O ponto comum entre todas essas ações judiciais que já foram indeferidas por juízes ao redor do país é que os advogados de Trump acabam, por falta de provas, apresentando no tribunal uma versão bem mais branda das acusações que o presidente faz em público.
Enquanto o presidente fala sem provas no Twitter em “fraude desenfreada”, os advogados, ao contrário de Trump, têm de fundamentar suas alegações perante o juiz. E como se viu nas peças jurídicas trocadas entre juízes e advogados, essa missão se torna bastante difícil.
Resposta de Biden
Para o presidente eleito, a atitude de Trump tem sido “uma vergonha” desde a eleição. Mas Biden disse que sua equipe está realizando a transição de qualquer maneira.
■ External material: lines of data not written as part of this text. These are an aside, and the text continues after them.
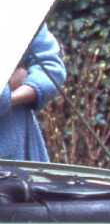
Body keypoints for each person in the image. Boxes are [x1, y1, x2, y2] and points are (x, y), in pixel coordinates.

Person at [0, 24, 66, 162]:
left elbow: (51, 69)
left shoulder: (20, 15)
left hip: (17, 147)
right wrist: (9, 86)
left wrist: (12, 97)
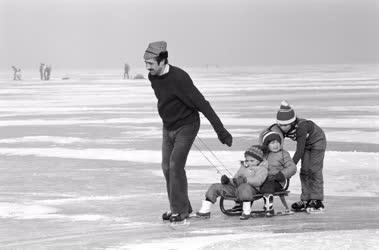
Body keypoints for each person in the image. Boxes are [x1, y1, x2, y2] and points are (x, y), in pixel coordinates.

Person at [144, 41, 233, 223]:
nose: (148, 67)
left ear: (162, 61)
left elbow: (202, 104)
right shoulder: (153, 77)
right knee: (166, 167)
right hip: (168, 126)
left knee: (176, 165)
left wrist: (221, 131)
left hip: (187, 125)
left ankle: (181, 211)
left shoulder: (180, 78)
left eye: (151, 63)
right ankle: (179, 206)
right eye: (146, 63)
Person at [258, 100, 327, 212]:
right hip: (306, 145)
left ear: (292, 122)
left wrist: (289, 166)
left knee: (314, 170)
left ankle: (316, 199)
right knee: (304, 171)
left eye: (285, 125)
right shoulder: (280, 127)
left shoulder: (302, 127)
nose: (283, 127)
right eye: (280, 124)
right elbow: (269, 134)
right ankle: (305, 199)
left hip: (317, 142)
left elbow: (299, 151)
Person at [196, 145, 268, 220]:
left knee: (244, 187)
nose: (248, 163)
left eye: (252, 161)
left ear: (259, 160)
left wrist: (245, 180)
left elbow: (258, 181)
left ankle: (246, 211)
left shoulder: (262, 169)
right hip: (236, 189)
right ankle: (205, 210)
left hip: (252, 190)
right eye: (247, 160)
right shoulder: (243, 167)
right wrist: (228, 181)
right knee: (215, 187)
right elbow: (236, 179)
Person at [259, 131, 297, 216]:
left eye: (277, 142)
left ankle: (269, 205)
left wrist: (280, 175)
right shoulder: (263, 155)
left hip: (277, 181)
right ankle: (242, 204)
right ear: (267, 145)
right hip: (262, 180)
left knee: (268, 184)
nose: (276, 145)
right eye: (272, 143)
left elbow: (292, 168)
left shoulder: (283, 154)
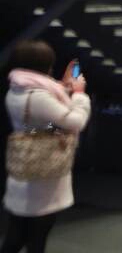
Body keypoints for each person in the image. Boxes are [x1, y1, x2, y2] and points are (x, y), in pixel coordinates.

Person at [1, 40, 91, 253]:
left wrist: (63, 88)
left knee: (17, 235)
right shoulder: (38, 96)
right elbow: (75, 122)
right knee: (35, 238)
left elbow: (39, 126)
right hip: (42, 181)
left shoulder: (18, 89)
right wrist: (79, 95)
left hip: (26, 175)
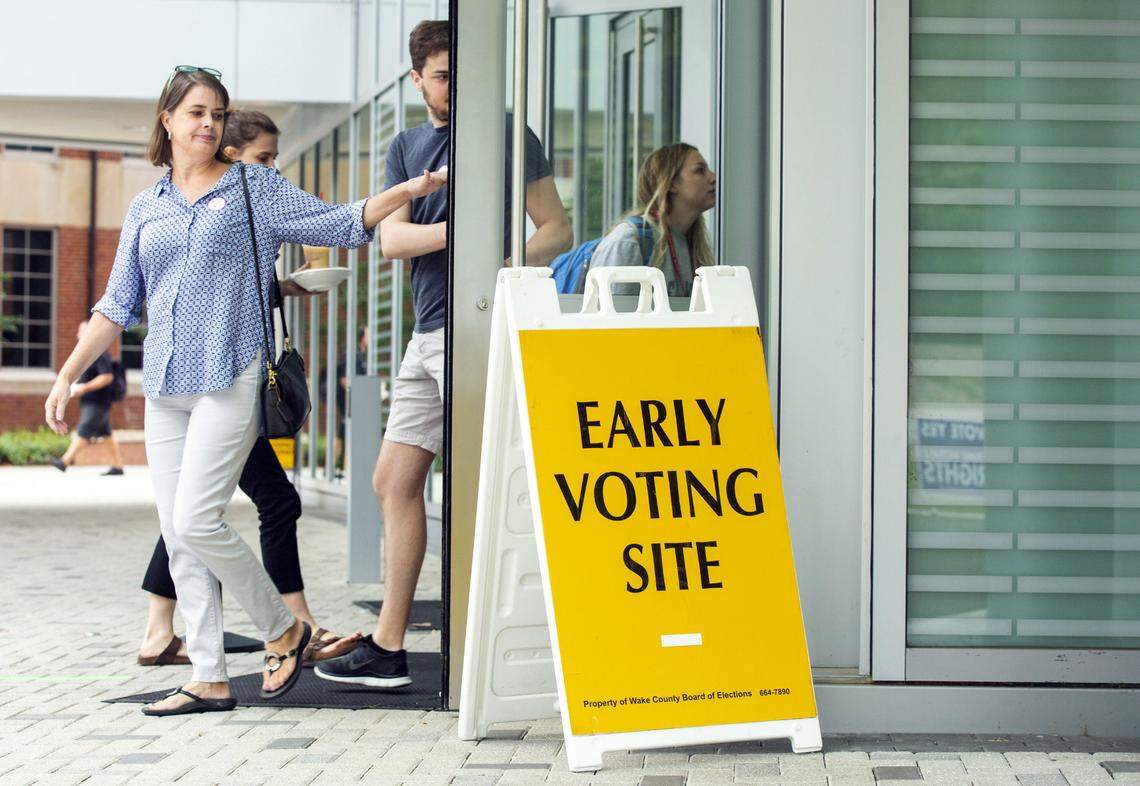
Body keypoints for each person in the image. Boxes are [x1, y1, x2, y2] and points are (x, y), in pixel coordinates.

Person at [45, 66, 446, 716]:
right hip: (166, 383)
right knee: (178, 535)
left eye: (217, 112)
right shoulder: (147, 206)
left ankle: (284, 628)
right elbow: (117, 303)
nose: (207, 123)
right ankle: (206, 676)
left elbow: (340, 222)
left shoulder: (254, 189)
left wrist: (404, 191)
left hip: (230, 375)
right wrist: (67, 371)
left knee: (197, 518)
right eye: (195, 111)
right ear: (167, 120)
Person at [316, 20, 572, 689]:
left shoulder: (507, 132)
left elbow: (557, 228)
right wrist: (470, 233)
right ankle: (389, 647)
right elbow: (392, 242)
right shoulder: (406, 146)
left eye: (463, 74)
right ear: (418, 80)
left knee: (494, 485)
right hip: (429, 332)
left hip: (483, 326)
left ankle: (533, 638)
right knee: (391, 482)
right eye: (442, 76)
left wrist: (504, 261)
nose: (455, 88)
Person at [136, 109, 361, 672]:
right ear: (231, 158)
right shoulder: (191, 204)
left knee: (192, 509)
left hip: (222, 384)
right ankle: (289, 627)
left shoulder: (248, 203)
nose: (271, 171)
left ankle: (166, 631)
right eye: (262, 158)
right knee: (219, 508)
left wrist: (281, 286)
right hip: (210, 383)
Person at [589, 143, 717, 297]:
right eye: (699, 170)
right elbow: (610, 318)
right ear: (671, 184)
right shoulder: (629, 241)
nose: (713, 177)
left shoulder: (693, 245)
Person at [49, 320, 126, 476]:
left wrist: (84, 387)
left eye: (81, 331)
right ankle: (118, 466)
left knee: (84, 430)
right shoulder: (89, 355)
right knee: (106, 434)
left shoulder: (100, 353)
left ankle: (64, 461)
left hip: (97, 401)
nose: (78, 335)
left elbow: (106, 377)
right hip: (92, 401)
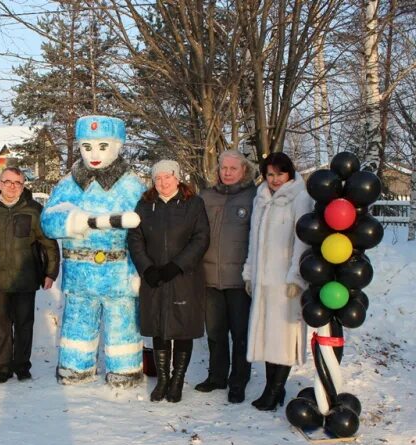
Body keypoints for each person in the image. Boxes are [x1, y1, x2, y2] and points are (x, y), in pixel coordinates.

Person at [41, 115, 145, 387]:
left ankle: (125, 369)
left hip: (118, 273)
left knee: (122, 323)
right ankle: (76, 367)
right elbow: (48, 221)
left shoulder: (132, 185)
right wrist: (73, 221)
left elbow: (145, 233)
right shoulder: (69, 184)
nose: (94, 155)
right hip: (79, 275)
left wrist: (138, 271)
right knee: (77, 322)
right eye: (87, 147)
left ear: (117, 145)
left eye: (102, 146)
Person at [127, 160, 209, 402]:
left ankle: (177, 381)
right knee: (159, 328)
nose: (163, 183)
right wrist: (147, 268)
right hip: (154, 278)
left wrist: (177, 265)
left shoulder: (193, 204)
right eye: (158, 178)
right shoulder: (145, 205)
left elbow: (201, 238)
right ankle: (162, 380)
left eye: (167, 177)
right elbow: (135, 238)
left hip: (184, 277)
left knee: (182, 329)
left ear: (177, 177)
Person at [243, 152, 313, 411]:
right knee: (267, 337)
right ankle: (274, 388)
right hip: (263, 282)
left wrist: (296, 275)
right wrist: (250, 273)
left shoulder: (300, 197)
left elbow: (302, 241)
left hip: (285, 282)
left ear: (290, 174)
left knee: (282, 337)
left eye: (280, 174)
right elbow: (253, 239)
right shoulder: (261, 198)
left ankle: (273, 392)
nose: (274, 180)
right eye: (270, 174)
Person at [0, 167, 60, 383]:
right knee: (3, 326)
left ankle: (22, 366)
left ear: (23, 185)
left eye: (17, 183)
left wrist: (50, 272)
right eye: (8, 182)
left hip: (25, 277)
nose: (12, 187)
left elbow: (48, 243)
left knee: (24, 324)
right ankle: (3, 368)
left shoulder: (34, 210)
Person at [197, 150, 258, 403]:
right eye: (224, 168)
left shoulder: (255, 198)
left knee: (240, 334)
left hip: (239, 279)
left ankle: (238, 381)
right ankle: (217, 376)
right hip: (210, 277)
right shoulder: (206, 196)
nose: (228, 173)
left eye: (234, 168)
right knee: (215, 332)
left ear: (244, 171)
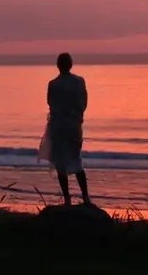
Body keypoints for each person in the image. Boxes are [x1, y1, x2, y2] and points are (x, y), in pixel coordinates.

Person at [46, 52, 90, 205]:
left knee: (61, 163)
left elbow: (50, 103)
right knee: (77, 160)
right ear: (70, 65)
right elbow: (83, 103)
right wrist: (77, 117)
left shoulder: (53, 84)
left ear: (58, 66)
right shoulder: (79, 82)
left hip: (59, 125)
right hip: (73, 125)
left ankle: (67, 199)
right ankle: (85, 197)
Ele não quis entrar em conflito direto e esclareceu os rumores de que sua equipe está preparando, por sua vez, uma ação judicial contra o governo por não facilitar as tarefas para a referida transição.
“Temos tudo de que precisamos”, disse Biden, que centrou seu discurso na luta contra o coronavírus e insistiu em sua mensagem de união e recuperação “da alma dos EUA”.
Na quarta-feira (11/11), o Dia dos Veteranos foi comemorado no país e tanto Biden quanto Trump apareceram em eventos separados em homenagem aos mortos em combate.
Nem o presidente eleito nem aquela que será sua vice-presidente, Kamala Harris, fizeram comentários sobre as disputas legais que pairam sobre as eleições presidenciais.